Britta: Ich verstehe es, aber der Zölibat ist problematisch geworden, weil viele Priester vereinsamen, wenn keiner da ist, der zu Hause auf sie wartet. Allein aus der Liebe Gottes zu leben, funktioniert für Priester nur, wenn sie Menschen haben, die ihnen nahe sind, und wenn sie eine sehr intensive Gottesbeziehung leben. Deshalb empfinden viele den Zölibat als lebensfern. Ihn leben zu können, ist sicher eine Gnade. Mir ist sie wohl nicht gegeben.

Da ist noch etwas, das ich am Islam nicht so ganz verstehe. Wir Christen können Aussagen über das Wesen Gottes treffen, weil er sich uns in Jesus offenbart hat. Wir können uns vorstellen, wie Jesus aussieht, und Bilder von ihm anfertigen. Ihr könnt keine Einsicht in Allahs Wesen haben, weil Allah immer größer ist. Ihr dürft euch kein Bild von ihm machen.

Alisa: Meinem Islamverständnis nach gibt es keine Gottesbilder, weil sich Allah im Islam den Menschen nie gezeigt hat. Jedes Bild also, das wir uns von ihm machen würden, wäre ein falsches Gottesbild. Ich habe auch nie wissen wollen, wie Allah aussieht. Ich spüre seine Gegenwart, das ist für mich viel intensiver und ich bin ihm dabei viel näher, als wenn ich wüsste, wie Allah aussieht.
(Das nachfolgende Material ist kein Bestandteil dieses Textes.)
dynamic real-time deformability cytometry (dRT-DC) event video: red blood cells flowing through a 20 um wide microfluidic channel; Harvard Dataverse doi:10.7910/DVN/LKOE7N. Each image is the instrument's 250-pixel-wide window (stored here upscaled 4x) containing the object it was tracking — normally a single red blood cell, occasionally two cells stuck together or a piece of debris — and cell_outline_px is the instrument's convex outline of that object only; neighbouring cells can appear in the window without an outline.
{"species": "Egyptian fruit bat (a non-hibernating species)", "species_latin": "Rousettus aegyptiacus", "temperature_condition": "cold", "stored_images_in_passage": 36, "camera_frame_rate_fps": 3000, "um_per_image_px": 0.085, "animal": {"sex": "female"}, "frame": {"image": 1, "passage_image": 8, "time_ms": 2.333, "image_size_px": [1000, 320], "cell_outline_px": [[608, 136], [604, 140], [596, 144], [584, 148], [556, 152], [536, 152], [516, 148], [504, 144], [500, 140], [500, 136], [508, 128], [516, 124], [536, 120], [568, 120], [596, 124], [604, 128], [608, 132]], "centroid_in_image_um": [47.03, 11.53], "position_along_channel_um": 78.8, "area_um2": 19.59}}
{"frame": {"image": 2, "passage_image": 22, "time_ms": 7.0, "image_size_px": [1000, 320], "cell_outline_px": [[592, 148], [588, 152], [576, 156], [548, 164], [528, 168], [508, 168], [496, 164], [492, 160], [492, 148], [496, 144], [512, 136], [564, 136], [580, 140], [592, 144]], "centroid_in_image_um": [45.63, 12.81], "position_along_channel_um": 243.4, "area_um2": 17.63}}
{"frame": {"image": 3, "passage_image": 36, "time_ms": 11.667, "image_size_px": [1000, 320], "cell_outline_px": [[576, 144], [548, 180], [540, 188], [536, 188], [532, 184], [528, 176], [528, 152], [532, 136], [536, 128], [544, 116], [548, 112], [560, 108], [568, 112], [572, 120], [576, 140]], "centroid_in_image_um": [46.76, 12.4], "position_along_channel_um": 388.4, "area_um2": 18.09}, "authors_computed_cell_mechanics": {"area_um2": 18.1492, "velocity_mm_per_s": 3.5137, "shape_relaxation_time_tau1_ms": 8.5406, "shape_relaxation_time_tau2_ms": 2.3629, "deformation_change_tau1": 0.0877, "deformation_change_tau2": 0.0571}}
Was mich bei euch wirklich stören würde, ist die Erbsünde, von der du schon gesprochen hast. Den Sündenfall Adams und Evas erzählt die Bibel viel radikaler als der Islam. Bei euch kommt jeder Mensch mit einer Sünde zur Welt, die andere am Anfang der Menschheitsgeschichte begangen haben.

Bei uns muss nicht die ganze Menschheit darunter leiden, dass Adam und Eva gesündigt haben. Jeder Muslim kommt sündenfrei zur Welt und nicht mit einer solchen Last. Ich frage mich, wie ein neugeborenes Kind schon ein Sünder sein kann, wo doch gerade bei euch jeder Mensch selbst für seine Taten verantwortlich ist.

Britta: Der Sündenfall ist in der Bibel das Drama schlechthin. Die Sünde von Adam und Eva besteht darin, dass sie die Stelle Gottes einnehmen wollten, indem sie vom Baum der Erkenntnis aßen. Das heißt, dass sie ihr Glück ohne Gott suchen wollten. Genau auf diese Art entstanden Kriege, Ausbeutung, Sklaverei und all die anderen Laster der Geschichte. Menschen sind auch oft in böse Strukturen verstrickt, die außerhalb ihrer Verantwortung liegen.

Das heißt, das Wort »Erbsünde« bedeutet mehr »Ursünde«. Sie meint den grundsätzlichen Hang des Menschen, aus Egoismus Böses zu tun oder sein Verstricktsein in sündhafte Strukturen. Sie bezieht sich nicht auf eine konkrete historische Sünde. In der Taufe spricht Gott uns zu, dass er uns trotz unserer Sünden liebt und uns nach dem Tod zu sich nach Hause holen wird.